Dalam amar putusannya, Majelis Hakim menyatakan, bahwa terdakwa terbukti secara sah dan meyakinkan bersalah melakukan tindak pidana Korupsi sebagaimana diatur dan diancam dalam pasal 11 Undang-Undang RI Nomor 31 tahun 1999 tentang Pemberantasan Tindak Pidana korupsi sebagaimana telah diubah dengan Undang-Undang RI Nomor 20 tahun 2001 tentang perubahan atas Undang-Undang RI Nomor 31 tahun 1999 tentang Pemberantasan Tindak Pidana korupsi.
“Megadili; Menghukum terdakwa Asri Hadiyanto dengan pidana penjara selama 2 (Dua) tahun dan 4 (Empat) bulan, denda sebesar Lima puluh juta rupiah. dan apabila terdakwa tidak membayar, maka diganti dengan kurungan selama 2 bulan,” ucap Hakim Judi Prasetya
menggapi putusan Majelis Hakim, JPU mapun terdakwa melalui PH-nya mengatakan, akan pikiri-pikirdulu. “Kami piker-pikir dulu, Yang Mulia,” ucap terdakwa
Usai persidangan, saat wartawan media ini meminta tanggapan dari JPU (Jaksa Penuntut Umum) terkait pasal 11 UU Korupsi yang dikenakan terhadap terdakwa mengatakan, bahwa kasus ini dari Polres Situbondo.
“Ini kasus dari Polres, hanya penerima,” ucap JPU.
Saat ditanya lebih lanjut, terkait terdakwa Asri Hadiyanto yang menerima “Uang” dalam pasal 11 UU Korupsi, yang terjaring dalam OTT Tim Saber Pungli Polres Situbondo, apakah si pemberi dalam OTT Tim Saber Pungli tidak ikut diproses ?. JPU tak bisa menjelaskan lebih lanjut.
sementara PH terdakwa Asri Hadiyanto, Yuditira Nugrogo, Musram Doso dan Heriyanto mengatakan, terdakwa tidak mengetahui adanya biaya sebesar Rp 700 ribu yang dikenakan terhadap pemohon PTSL. Karena yang menyampaikan dan menarik adanya biaya dari pemohon itu adalah Mistari selaku Ketu PTSL.
“Terdakwa tidak tau kalau ada biaya dalam program PTLS. yang menyampaikan itu dalah Mistari, dan yang menerima pun dia. ada 37 pemohon yang membayar langsung ke Mistari bukan ke terdakwa.
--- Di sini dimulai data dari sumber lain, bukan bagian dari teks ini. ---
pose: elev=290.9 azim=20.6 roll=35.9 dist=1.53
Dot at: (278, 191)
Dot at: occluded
Saat sosialisai, dihadiri Pemda, Kejaksaan dan Polres. Saat itu diperkenankan menarik biaya tetapi yang sewajarnya. Wajarnya berapa, tidak jelas,” ucap PH terdakwa.
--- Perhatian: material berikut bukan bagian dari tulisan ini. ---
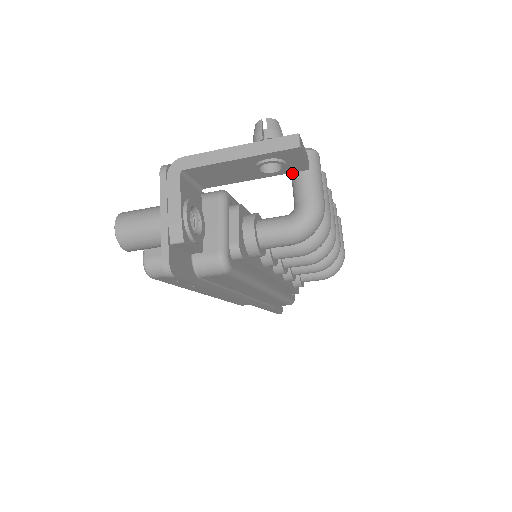
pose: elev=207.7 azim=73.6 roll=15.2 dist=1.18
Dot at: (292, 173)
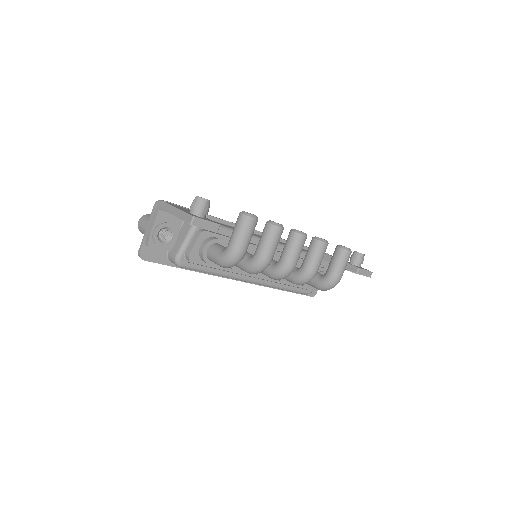
Dot at: occluded
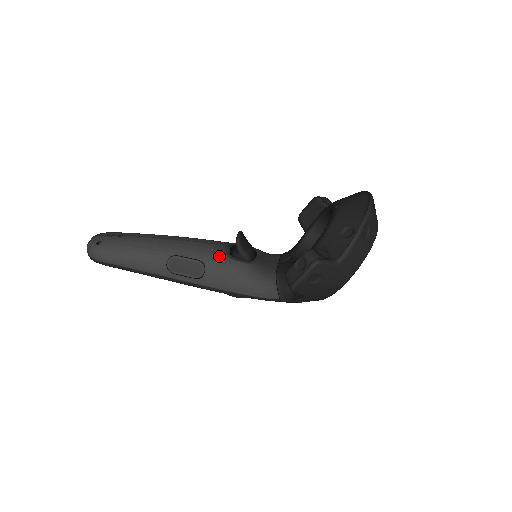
Terpisah. Terkait pasal 11 UU Korupsi yang dikenakan oleh Tim Saber Pungli Kepolisian di Jawa Timur dalam Operasi Tangkap Tangan (OTT), yang hanya terhadap sipenerima “Uang” selaku Pengawai Negeri Spil (PNS), Kabid Humas Polda Jatim Kobes Pol. Frans Barung Mangera mengatakan, ada kasus itu displit (terpisah) dank an diproses sesuai berbeda peran. Kobes Pol. Frans Barung Mangera juga mengatakan, pertimbangan JPU perlu dipertimbangkan penyidik. Alasannya, sebelum disidangkan ada proses yang namanya koordinasi Jaksa.
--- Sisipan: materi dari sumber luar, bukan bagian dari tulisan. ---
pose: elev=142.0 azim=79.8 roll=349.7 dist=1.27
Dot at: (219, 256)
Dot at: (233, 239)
“Ada kasus itu displit, kita akan proses sesuai ber beda peran. tapi yang terpenting putusan Hakim acuan kita, apakah pemberi itu dapat diproses atau dia korban tekanan, sehingga memberi. Pertimbangan JPU juga perlu dipertimbangkanpenyidik, sebab sebelum disidangkan ada proses yang namanya Koordinasi Jaksa,” kata Kombes Pol. Fran kepada wartawan media ini melalui pesan WhastApp, Jumat, 1 Desember 2017 sekira pukul 09.59 WIB.
Sementara
pakar hukum pidana dari Fakultas Hukum Universitas Airlangga (FH-Unair)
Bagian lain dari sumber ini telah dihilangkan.